## Work to complete
A faithful, word-for-word copy of the data below is required, without pictures.

Collected data
_ _ _ _ _

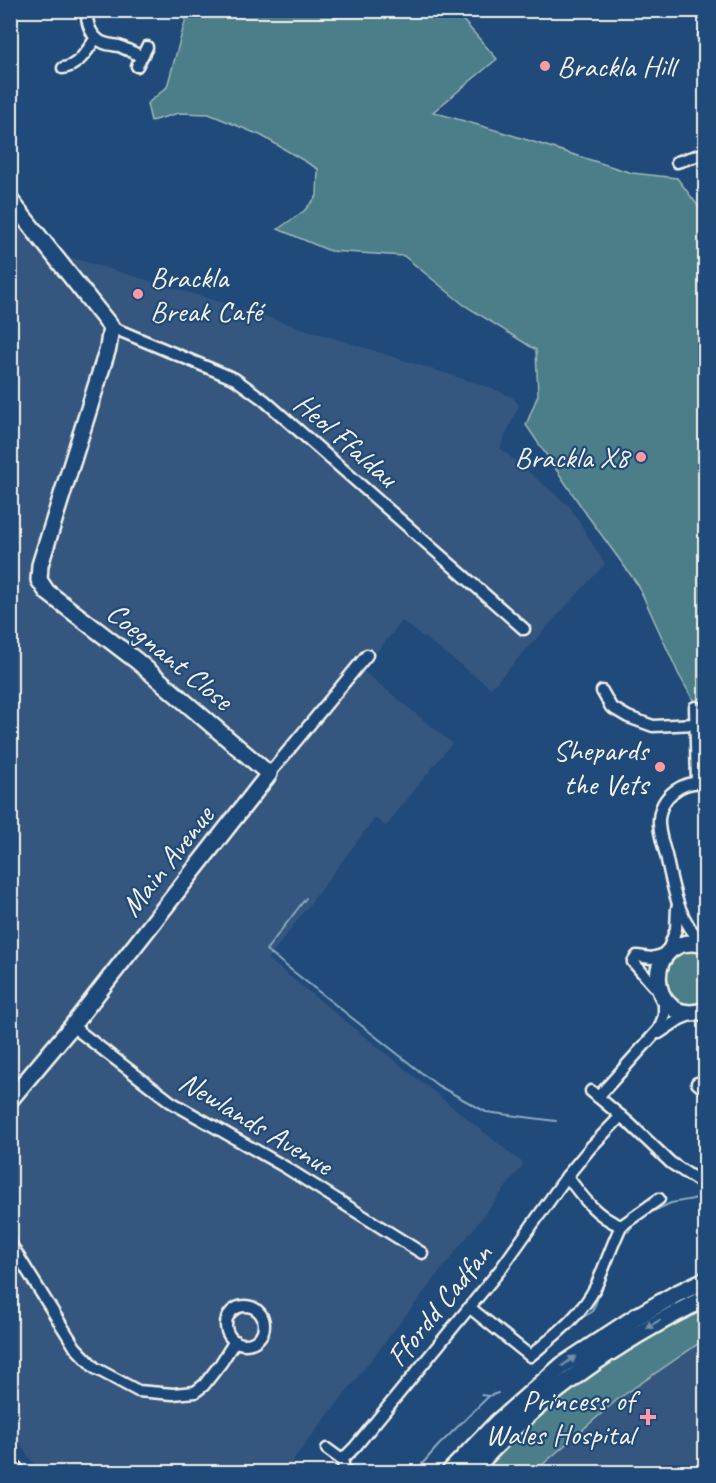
<svg xmlns="http://www.w3.org/2000/svg" width="716" height="1483" font-family="Caveat,sans-serif">
<rect width="100%" height="100%" fill="#1f4a7a"/>
<filter id="ink" filterUnits="userSpaceOnUse"><feTurbulence type="fractalNoise" baseFrequency=".0167" numOctaves="2"/><feDisplacementMap in="SourceGraphic" scale="12" xChannelSelector="R" yChannelSelector="G"/><feConvolveMatrix kernelMatrix="1 2 1 2 8 2 1 2 1" color-interpolation-filters="sRGB"/></filter>
<g filter="url(#ink)">
<!-- built -->
<g fill="#35567e">
<path d="M11,188L66,256L210,299L492,388L512,397L519,405L500,448L570,507L605,564L491,688L402,621L362,670L452,743L386,826L375,818L268,959L524,1164L293,1460L296,1472H40L11,1433L10,892L17,884L11,868Z"/>
<path d="M705,1331V1472H523Z"/>
</g>
<!-- green -->
<g fill="#4c7e89" stroke="#a0b8b8" stroke-width="1.5">
<path d="M188,11H455L497,59L433,112L502,132L632,173L677,178L705,215V721L679,675L638,585L587,515L526,425L538,395L536,350L464,305L404,256L330,251L278,229L304,211L317,196L318,169L262,136L209,114L179,113L151,121L147,104L167,87Z"/>
<path d="M686,949L705,952V1003C681,1009 674,1003 663,982L670,959Z"/>
<path d="M705,1306V1339L618,1399L534,1472H482C512,1442 542,1410 576,1385C616,1356 662,1330 705,1306Z"/>
</g>
<g fill="none" stroke-linecap="round" stroke-linejoin="round">
<!-- stream -->
<g stroke="#8daac0" stroke-width="2">
<path d="M306,898L266,950L437,1085L486,1112L556,1121"/>
<path d="M647,1214L671,1203L693,1199L706,1193"/>
<path d="M628,1232L635,1222"/>
<path d="M578,1320L592,1312L612,1263"/>
<path d="M481,1395L489,1396L498,1393"/>
<path d="M415,1472L438,1446L489,1396"/>
</g>
<defs>
<g id="street">
<path d="M87,10C86,23 91,38 104,43C109,45 114,45 119,46C126,49 134,53 141,56"/>
<path d="M706,31L704,37L706,41"/>
<path d="M137,66L147,47"/>
<path d="M63,68C79,66 87,50 96,38"/>
<path d="M677,162L706,153"/>
<path d="M111,327L235,379L264,400L524,629"/>
<path d="M602,691L611,707L628,717L653,726L696,724"/>
<path d="M695,707L697,782"/>
<path d="M269,774L367,655"/>
<path d="M704,944C678,921 673,888 666,855C663,844 658,831 659,819C661,795 683,780 706,783"/>
<path d="M667,953L676,929L677,908"/>
<path d="M661,994L633,962L637,956L651,958L666,954"/>
<path d="M72,1026L171,1102L285,1167L422,1253"/>
<path d="M659,1033L680,1019L695,1013"/>
<path d="M697,1083L706,1091"/>
<path d="M591,1091L629,1123L671,1163L700,1182L706,1179"/>
<path d="M598,1097L659,1029L664,1016V999"/>
<path d="M621,1116L591,1147L567,1176C582,1197 597,1217 621,1226L659,1199"/>
<path d="M10,1243L75,1347L95,1368L138,1391L173,1394L195,1392L204,1385L221,1363L235,1341"/>
<circle cx="245" cy="1325" r="19"/>
<path d="M469,1307L530,1356C554,1336 582,1315 596,1286C605,1266 612,1245 621,1226"/>
<path d="M327,1449L342,1460"/>
<path d="M345,1472L342,1460L355,1447L500,1270L567,1176"/>
</g>
<g id="secondary">
<path d="M10,200L111,327L108,348L40,565L39,580L47,592L137,661L269,774L72,1026L10,1100"/>
<path d="M706,945C640,928 645,1031 706,1010"/>
<path d="M10,1462L16,1472"/>
</g>
<g id="primary">
<path d="M450,1472L497,1423L563,1365L636,1317L676,1294L706,1280"/>
<path d="M471,1472C538,1396 615,1342 706,1298"/>
</g>
</defs>
<!-- street casing -->
<use href="#street" stroke="#f4f1e8" stroke-width="15"/>
<!-- secondary casing -->
<use href="#secondary" stroke="#f4f1e8" stroke-width="20"/>
<!-- primary casing -->
<use href="#primary" stroke="#f4f1e8" stroke-width="21"/>
<!-- street -->
<use href="#street" stroke="#1f4a7a" stroke-width="10"/>
<!-- secondary -->
<use href="#secondary" stroke="#1f4a7a" stroke-width="15"/>
<!-- primary -->
<use href="#primary" stroke="#1f4a7a" stroke-width="16"/>
</g>
<!-- one-way arrows -->
<defs><path id="oneway-solid" d="M-6-.8H1V-3.2L6.5 0L1 3.2V.8H-6Z" transform="scale(1.5)"/></defs>
<g fill="#748da6">
<use href="#oneway-solid" transform="translate(653 1324) rotate(151)"/>
<use href="#oneway-solid" transform="translate(569 1361) rotate(-36)"/>
</g>
</g>
<!-- markers -->
<g fill="#ff9aa2" stroke="#1f4a7a" stroke-width="2">
<circle cx="545" cy="66" r="6"/>
<circle cx="138" cy="294" r="6"/>
<circle cx="641" cy="457" r="6"/>
<circle cx="660" cy="767" r="6"/>
<path d="M645 1408h6v6h6v6h-6v6h-6v-6h-6v-6h6z"/>
</g>
<g text-anchor="middle" dominant-baseline="central" stroke-width="4.5" stroke-linejoin="round" paint-order="stroke">
<!-- poi labels -->
<g font-size="30" fill="#f4f1e8" stroke="#1f4a7a" text-anchor="end">
<text x="557" y="66" text-anchor="start">Brackla Hill</text>
<text x="150" y="277" text-anchor="start">Brackla<tspan x="150" dy="34">Break Café</tspan></text>
<text x="629" y="457">Brackla X8</text>
<text x="648" y="750">Shepards<tspan x="648" dy="34">the Vets</tspan></text>
<text x="634" y="1400">Princess of<tspan x="634" dy="34">Wales Hospital</tspan></text>
</g>
<!-- street labels -->
<g font-size="30" fill="#f4f1e8" stroke="#1f4a7a">
<text transform="translate(346 440) rotate(41)">Heol Ffaldau</text>
<text transform="translate(170 656) rotate(39)">Coegnant Close</text>
<text transform="translate(167 861) rotate(-52)">Main Avenue</text>
<text transform="translate(256 1123) rotate(31)">Newlands Avenue</text>
<text transform="translate(439 1305) rotate(-51)">Ffordd Cadfan</text>
</g>
</g>
<!-- margin -->
<rect width="716" height="1483" fill="none" stroke="#1f4a7a" stroke-width="36"/>
<rect x="18" y="18" width="680" height="1447" fill="none" stroke="#f4f1e8" stroke-width="2" filter="url(#ink)"/>
</svg>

_ _ _ _ _

## Completed exercise
<svg xmlns="http://www.w3.org/2000/svg" width="716" height="1483" font-family="Caveat,sans-serif">
<rect width="100%" height="100%" fill="#1f4a7a"/>
<filter id="ink" filterUnits="userSpaceOnUse"><feTurbulence type="fractalNoise" baseFrequency=".0167" numOctaves="2"/><feDisplacementMap in="SourceGraphic" scale="12" xChannelSelector="R" yChannelSelector="G"/><feConvolveMatrix kernelMatrix="1 2 1 2 8 2 1 2 1" color-interpolation-filters="sRGB"/></filter>
<g filter="url(#ink)">
<!-- built -->
<g fill="#35567e">
<path d="M11,188L66,256L210,299L492,388L512,397L519,405L500,448L570,507L605,564L491,688L402,621L362,670L452,743L386,826L375,818L268,959L524,1164L293,1460L296,1472H40L11,1433L10,892L17,884L11,868Z"/>
<path d="M705,1331V1472H523Z"/>
</g>
<!-- green -->
<g fill="#4c7e89" stroke="#a0b8b8" stroke-width="1.5">
<path d="M188,11H455L497,59L433,112L502,132L632,173L677,178L705,215V721L679,675L638,585L587,515L526,425L538,395L536,350L464,305L404,256L330,251L278,229L304,211L317,196L318,169L262,136L209,114L179,113L151,121L147,104L167,87Z"/>
<path d="M686,949L705,952V1003C681,1009 674,1003 663,982L670,959Z"/>
<path d="M705,1306V1339L618,1399L534,1472H482C512,1442 542,1410 576,1385C616,1356 662,1330 705,1306Z"/>
</g>
<g fill="none" stroke-linecap="round" stroke-linejoin="round">
<!-- stream -->
<g stroke="#8daac0" stroke-width="2">
<path d="M306,898L266,950L437,1085L486,1112L556,1121"/>
<path d="M647,1214L671,1203L693,1199L706,1193"/>
<path d="M628,1232L635,1222"/>
<path d="M578,1320L592,1312L612,1263"/>
<path d="M481,1395L489,1396L498,1393"/>
<path d="M415,1472L438,1446L489,1396"/>
</g>
<defs>
<g id="street">
<path d="M87,10C86,23 91,38 104,43C109,45 114,45 119,46C126,49 134,53 141,56"/>
<path d="M706,31L704,37L706,41"/>
<path d="M137,66L147,47"/>
<path d="M63,68C79,66 87,50 96,38"/>
<path d="M677,162L706,153"/>
<path d="M111,327L235,379L264,400L524,629"/>
<path d="M602,691L611,707L628,717L653,726L696,724"/>
<path d="M695,707L697,782"/>
<path d="M269,774L367,655"/>
<path d="M704,944C678,921 673,888 666,855C663,844 658,831 659,819C661,795 683,780 706,783"/>
<path d="M667,953L676,929L677,908"/>
<path d="M661,994L633,962L637,956L651,958L666,954"/>
<path d="M72,1026L171,1102L285,1167L422,1253"/>
<path d="M659,1033L680,1019L695,1013"/>
<path d="M697,1083L706,1091"/>
<path d="M591,1091L629,1123L671,1163L700,1182L706,1179"/>
<path d="M598,1097L659,1029L664,1016V999"/>
<path d="M621,1116L591,1147L567,1176C582,1197 597,1217 621,1226L659,1199"/>
<path d="M10,1243L75,1347L95,1368L138,1391L173,1394L195,1392L204,1385L221,1363L235,1341"/>
<circle cx="245" cy="1325" r="19"/>
<path d="M469,1307L530,1356C554,1336 582,1315 596,1286C605,1266 612,1245 621,1226"/>
<path d="M327,1449L342,1460"/>
<path d="M345,1472L342,1460L355,1447L500,1270L567,1176"/>
</g>
<g id="secondary">
<path d="M10,200L111,327L108,348L40,565L39,580L47,592L137,661L269,774L72,1026L10,1100"/>
<path d="M706,945C640,928 645,1031 706,1010"/>
<path d="M10,1462L16,1472"/>
</g>
<g id="primary">
<path d="M450,1472L497,1423L563,1365L636,1317L676,1294L706,1280"/>
<path d="M471,1472C538,1396 615,1342 706,1298"/>
</g>
</defs>
<!-- street casing -->
<use href="#street" stroke="#f4f1e8" stroke-width="15"/>
<!-- secondary casing -->
<use href="#secondary" stroke="#f4f1e8" stroke-width="20"/>
<!-- primary casing -->
<use href="#primary" stroke="#f4f1e8" stroke-width="21"/>
<!-- street -->
<use href="#street" stroke="#1f4a7a" stroke-width="10"/>
<!-- secondary -->
<use href="#secondary" stroke="#1f4a7a" stroke-width="15"/>
<!-- primary -->
<use href="#primary" stroke="#1f4a7a" stroke-width="16"/>
</g>
<!-- one-way arrows -->
<defs><path id="oneway-solid" d="M-6-.8H1V-3.2L6.5 0L1 3.2V.8H-6Z" transform="scale(1.5)"/></defs>
<g fill="#748da6">
<use href="#oneway-solid" transform="translate(653 1324) rotate(151)"/>
<use href="#oneway-solid" transform="translate(569 1361) rotate(-36)"/>
</g>
</g>
<!-- markers -->
<g fill="#ff9aa2" stroke="#1f4a7a" stroke-width="2">
<circle cx="545" cy="66" r="6"/>
<circle cx="138" cy="294" r="6"/>
<circle cx="641" cy="457" r="6"/>
<circle cx="660" cy="767" r="6"/>
<path d="M645 1408h6v6h6v6h-6v6h-6v-6h-6v-6h6z"/>
</g>
<g text-anchor="middle" dominant-baseline="central" stroke-width="4.5" stroke-linejoin="round" paint-order="stroke">
<!-- poi labels -->
<g font-size="30" fill="#f4f1e8" stroke="#1f4a7a" text-anchor="end">
<text x="557" y="66" text-anchor="start">Brackla Hill</text>
<text x="150" y="277" text-anchor="start">Brackla<tspan x="150" dy="34">Break Café</tspan></text>
<text x="629" y="457">Brackla X8</text>
<text x="648" y="750">Shepards<tspan x="648" dy="34">the Vets</tspan></text>
<text x="634" y="1400">Princess of<tspan x="634" dy="34">Wales Hospital</tspan></text>
</g>
<!-- street labels -->
<g font-size="30" fill="#f4f1e8" stroke="#1f4a7a">
<text transform="translate(346 440) rotate(41)">Heol Ffaldau</text>
<text transform="translate(170 656) rotate(39)">Coegnant Close</text>
<text transform="translate(167 861) rotate(-52)">Main Avenue</text>
<text transform="translate(256 1123) rotate(31)">Newlands Avenue</text>
<text transform="translate(439 1305) rotate(-51)">Ffordd Cadfan</text>
</g>
</g>
<!-- margin -->
<rect width="716" height="1483" fill="none" stroke="#1f4a7a" stroke-width="36"/>
<rect x="18" y="18" width="680" height="1447" fill="none" stroke="#f4f1e8" stroke-width="2" filter="url(#ink)"/>
</svg>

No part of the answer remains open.